MLB Payroll Efficiency Analysis (2021–2025)

An end-to-end data pipeline and dashboard analyzing MLB team payroll efficiency using Wins Above Replacement (WAR) as the production metric. Built as a portfolio project to demonstrate data engineering and analytics skills across the full stack.

Project status: archival mode. Canonical parquet snapshots are the source of truth for analysis and demos, but they are not committed to this repository.

What This Demonstrates

This project demonstrates production-style analytics engineering: extracting and normalizing source data with Python, loading cloud data layers (S3 + Snowflake), building tested transformations with dbt, and delivering business-facing insights in an interactive Streamlit app.

Results at a Glance

Best team efficiency: 2022 Orioles — 24.4 WAR on ~$21M payroll (1.15 WAR per $1M)
Lowest team efficiency: 2024 White Sox — 3.3 WAR on $56M payroll (**$17M per WAR**)
Top player bargain: Shohei Ohtani (2021) — ~$47M value above market on a ~$3M salary

Key Findings

The 2022 Baltimore Orioles were the most efficient team in the dataset — generating 24.4 WAR on a $21M payroll (1.15 WAR per $1M), the peak of their rebuild before their young core required raises.
The 2024 Chicago White Sox were the least efficient — a historically bad roster producing just 3.3 WAR on a $56M payroll ($17M per WAR).
Shohei Ohtani 2021 generated $47M in value above market on a $3M salary — the largest single-season bargain in the dataset.
The Tampa Bay Rays appear in the top 10 most efficient seasons three times (2021, 2023, 2025), validating their reputation as the gold standard for doing more with less.
Pre-arbitration players consistently drive team efficiency — the Rays, Orioles, Guardians, and Brewers all built competitive rosters around team-controlled talent.

Tech Stack

Layer	Technology
Data Extraction	Python, pybaseball
File Parsing	pandas, openpyxl
Storage	AWS S3, Snowflake
Transformation	dbt (Fusion)
Visualization	Streamlit, Plotly
Package Management	uv

Architecture

Data Sources

Payroll Data — Fangraphs team payroll pages, manually downloaded for all 30 MLB teams across 2021–2025 seasons.
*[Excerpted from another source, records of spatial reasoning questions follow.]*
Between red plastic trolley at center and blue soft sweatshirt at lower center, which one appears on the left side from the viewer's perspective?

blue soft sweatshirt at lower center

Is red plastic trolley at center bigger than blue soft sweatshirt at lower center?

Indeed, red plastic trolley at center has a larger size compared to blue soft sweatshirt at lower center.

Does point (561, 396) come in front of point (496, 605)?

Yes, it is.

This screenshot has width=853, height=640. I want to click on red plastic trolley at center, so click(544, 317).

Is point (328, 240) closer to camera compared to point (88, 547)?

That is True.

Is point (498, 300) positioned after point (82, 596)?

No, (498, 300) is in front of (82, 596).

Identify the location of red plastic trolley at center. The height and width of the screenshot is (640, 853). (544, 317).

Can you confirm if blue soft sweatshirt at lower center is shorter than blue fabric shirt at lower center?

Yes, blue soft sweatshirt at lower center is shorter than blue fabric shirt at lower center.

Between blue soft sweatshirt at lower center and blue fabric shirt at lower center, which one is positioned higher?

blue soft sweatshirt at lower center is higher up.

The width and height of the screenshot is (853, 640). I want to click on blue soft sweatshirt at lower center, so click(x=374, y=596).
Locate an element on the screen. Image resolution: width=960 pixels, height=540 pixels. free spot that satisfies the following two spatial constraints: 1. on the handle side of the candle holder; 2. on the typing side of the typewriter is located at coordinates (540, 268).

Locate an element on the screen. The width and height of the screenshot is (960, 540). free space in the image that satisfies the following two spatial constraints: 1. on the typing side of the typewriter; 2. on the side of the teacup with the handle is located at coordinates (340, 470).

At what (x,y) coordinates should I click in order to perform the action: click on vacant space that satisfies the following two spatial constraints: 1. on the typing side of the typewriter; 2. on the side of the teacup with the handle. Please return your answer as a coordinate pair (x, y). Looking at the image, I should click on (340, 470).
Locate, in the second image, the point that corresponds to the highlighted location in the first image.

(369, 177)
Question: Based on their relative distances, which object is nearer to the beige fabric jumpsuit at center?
Parsed from Excel exports using a custom Python pipeline.

Batting & Pitching Stats — Originally sourced from Fangraphs leaderboards via pybaseball. Fangraphs requests may now return HTTP 403, so normal workflows should use preserved parquet snapshots (kept outside version control) rather than relying on live refreshes. The archived dataset includes all players with at least 1 PA or 1 IP per season, covering 3,700+ batting rows and 4,300+ pitching rows.

Data Pipeline

Extraction

extract/parse_payroll.py — parses Fangraphs payroll .xlsx files into three parquet files: players.parquet, summary.parquet, other_payments.parquet
extract/fetch_player_stats.py — pulls batting and pitching leaderboards via pybaseball, normalizes column names, and writes to parquet

Loading

Parquet files are uploaded to S3 and loaded into Snowflake via COPY INTO using a storage integration with IAM role-based authentication.

Transformation

Dashboard

A Streamlit app with three analytical views:

🏟️ League Overview + Team Drilldown — a single page with a top-level scatter plot of all 30 teams by payroll vs WAR (colored by efficiency), plus a lower roster drilldown section with WAR contributions, callout metrics, and a full roster table.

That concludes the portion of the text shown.